Activity:
Repeat precisely, and only, the lines between the line containing "Кроме того, материал" and the end of the listing below, both ends included.
────────────────────
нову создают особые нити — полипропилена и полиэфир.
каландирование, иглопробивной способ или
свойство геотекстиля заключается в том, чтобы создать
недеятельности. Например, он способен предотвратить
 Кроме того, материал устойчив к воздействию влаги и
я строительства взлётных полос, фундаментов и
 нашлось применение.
────────────────────
Written solution:
 Кроме того, материал устойчив к воздействию влаги и
я строительства взлётных полос, фундаментов и
 нашлось применение.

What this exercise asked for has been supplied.